Among them, the mutex allows us to restrict the execution of multiple threads by locking and unlocking it, so that they can use shared resources in an orderly manner. In C language, mutexes are divided into three types. mtx_plain is the most basic type, mtx_recursive can be used in scenarios that require repeated locking, and mtx_timed gives the mutex a timeout attribute. Used in conjunction with mtx_timedlock, it allows a thread to try to lock a mutex for a limited period of time.
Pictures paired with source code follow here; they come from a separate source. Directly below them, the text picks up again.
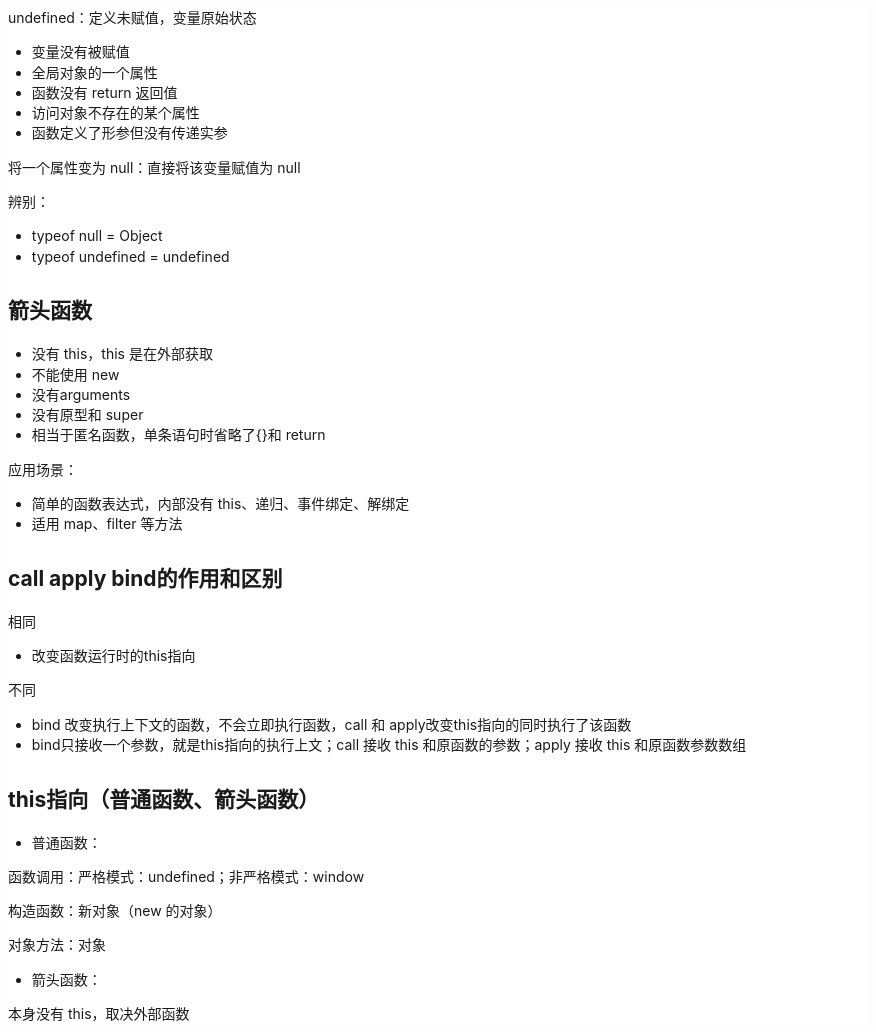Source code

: undefined：定义未赋值，变量原始状态

-   变量没有被赋值
-   全局对象的一个属性
-   函数没有 return 返回值
-   访问对象不存在的某个属性
-   函数定义了形参但没有传递实参

将一个属性变为 null：直接将该变量赋值为 null

辨别：

-   typeof null = Object
-   typeof undefined = undefined



## 箭头函数

-   没有 this，this 是在外部获取
-   不能使用 new
-   没有arguments
-   没有原型和 super 
-   相当于匿名函数，单条语句时省略了{}和 return

应用场景：

-   简单的函数表达式，内部没有 this、递归、事件绑定、解绑定
-   适用 map、filter 等方法



## call apply bind的作用和区别

相同

-   改变函数运行时的this指向

不同

-   bind 改变执行上下文的函数，不会立即执行函数，call 和 apply改变this指向的同时执行了该函数
-   bind只接收一个参数，就是this指向的执行上文；call 接收 this 和原函数的参数；apply 接收 this 和原函数参数数组



## this指向（普通函数、箭头函数）

-   普通函数：

函数调用：严格模式：undefined；非严格模式：window

构造函数：新对象（new 的对象）

对象方法：对象

-   箭头函数：

本身没有 this，取决外部函数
Atomic operations are a more convenient way to avoid data races. By using _Atomic keyword we can define variables as atomic types. When a thread accesses a variable of this type, it can complete the entire operation in one go in an “indivisible” form. Not only that, when performing atomic operations, you can also specify the memory order that the operations need to satisfy. The implementation of atomic operations usually relies on the special machine instructions of the platform, and the C standard library helps us shield these details by directly providing common synchronization primitives.
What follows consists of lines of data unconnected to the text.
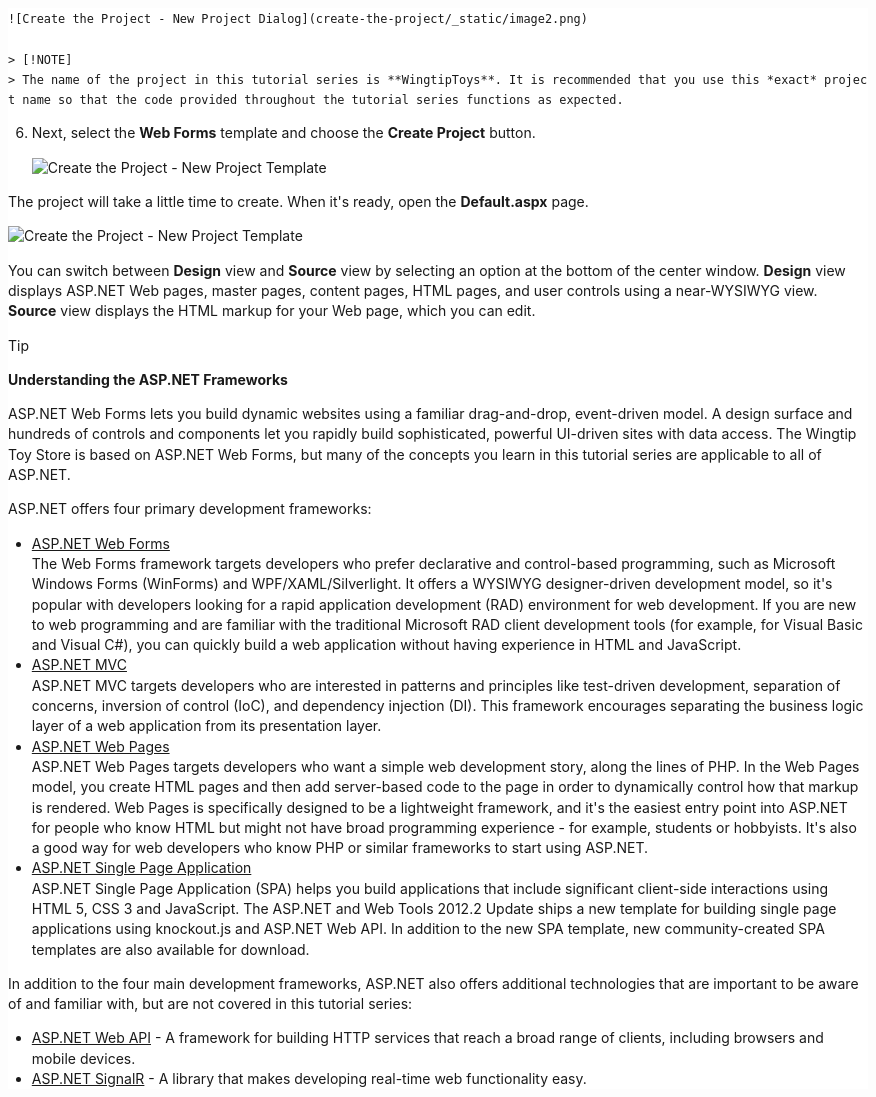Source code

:     ![Create the Project - New Project Dialog](create-the-project/_static/image2.png)

    > [!NOTE]
    > The name of the project in this tutorial series is **WingtipToys**. It is recommended that you use this *exact* project name so that the code provided throughout the tutorial series functions as expected.
6. Next, select the **Web Forms** template and choose the **Create Project** button.  

    ![Create the Project - New Project Template](create-the-project/_static/image3.png)

The project will take a little time to create. When it's ready, open the **Default.aspx** page.

![Create the Project - New Project Template](create-the-project/_static/image4.png)

You can switch between **Design** view and **Source** view by selecting an option at the bottom of the center window. **Design** view displays ASP.NET Web pages, master pages, content pages, HTML pages, and user controls using a near-WYSIWYG view. **Source** view displays the HTML markup for your Web page, which you can edit.

> [!TIP] 
> 
> **Understanding the ASP.NET Frameworks**
> 
> ASP.NET Web Forms lets you build dynamic websites using a familiar drag-and-drop, event-driven model. A design surface and hundreds of controls and components let you rapidly build sophisticated, powerful UI-driven sites with data access. The Wingtip Toy Store is based on ASP.NET Web Forms, but many of the concepts you learn in this tutorial series are applicable to all of ASP.NET.
> 
> ASP.NET offers four primary development frameworks:
> 
> - [ASP.NET Web Forms](../../../index.md)  
>  The Web Forms framework targets developers who prefer declarative and control-based programming, such as Microsoft Windows Forms (WinForms) and WPF/XAML/Silverlight. It offers a WYSIWYG designer-driven development model, so it's popular with developers looking for a rapid application development (RAD) environment for web development. If you are new to web programming and are familiar with the traditional Microsoft RAD client development tools (for example, for Visual Basic and Visual C#), you can quickly build a web application without having experience in HTML and JavaScript.
> - [ASP.NET MVC](../../../../mvc/index.md)  
>  ASP.NET MVC targets developers who are interested in patterns and principles like test-driven development, separation of concerns, inversion of control (IoC), and dependency injection (DI). This framework encourages separating the business logic layer of a web application from its presentation layer.
> - [ASP.NET Web Pages](../../../../web-pages/index.md)  
>  ASP.NET Web Pages targets developers who want a simple web development story, along the lines of PHP. In the Web Pages model, you create HTML pages and then add server-based code to the page in order to dynamically control how that markup is rendered. Web Pages is specifically designed to be a lightweight framework, and it's the easiest entry point into ASP.NET for people who know HTML but might not have broad programming experience - for example, students or hobbyists. It's also a good way for web developers who know PHP or similar frameworks to start using ASP.NET.
> - [ASP.NET Single Page Application](../../../../single-page-application/index.md)  
>  ASP.NET Single Page Application (SPA) helps you build applications that include significant client-side interactions using HTML 5, CSS 3 and JavaScript. The ASP.NET and Web Tools 2012.2 Update ships a new template for building single page applications using knockout.js and ASP.NET Web API. In addition to the new SPA template, new community-created SPA templates are also available for download.
> 
> In addition to the four main development frameworks, ASP.NET also offers additional technologies that are important to be aware of and familiar with, but are not covered in this tutorial series:
> 
> - [ASP.NET Web API](../../../../web-api/index.md) - A framework for building HTTP services that reach a broad range of clients, including browsers and mobile devices.
> - [ASP.NET SignalR](../../../../signalr/index.md) - A library that makes developing real-time web functionality easy.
Condition variables provide notification capabilities between threads. It allows a thread to notify waiting threads that need subsequent processing after completing something, thereby allowing threads with data dependencies to synchronize in a more efficient way. In addition, condition variables can also be used to implement more complex synchronization mechanisms such as monitors and monitors.
Finally, thread local variables are also a common way to resolve data races. The specific operation is to add the _Thread_local keyword to the global variable in the C code. In this way, local variables with the same name that only belong to the current thread will be generated only when the thread is created. Therefore, modifications to this variable by the current thread will not be affected by other threads.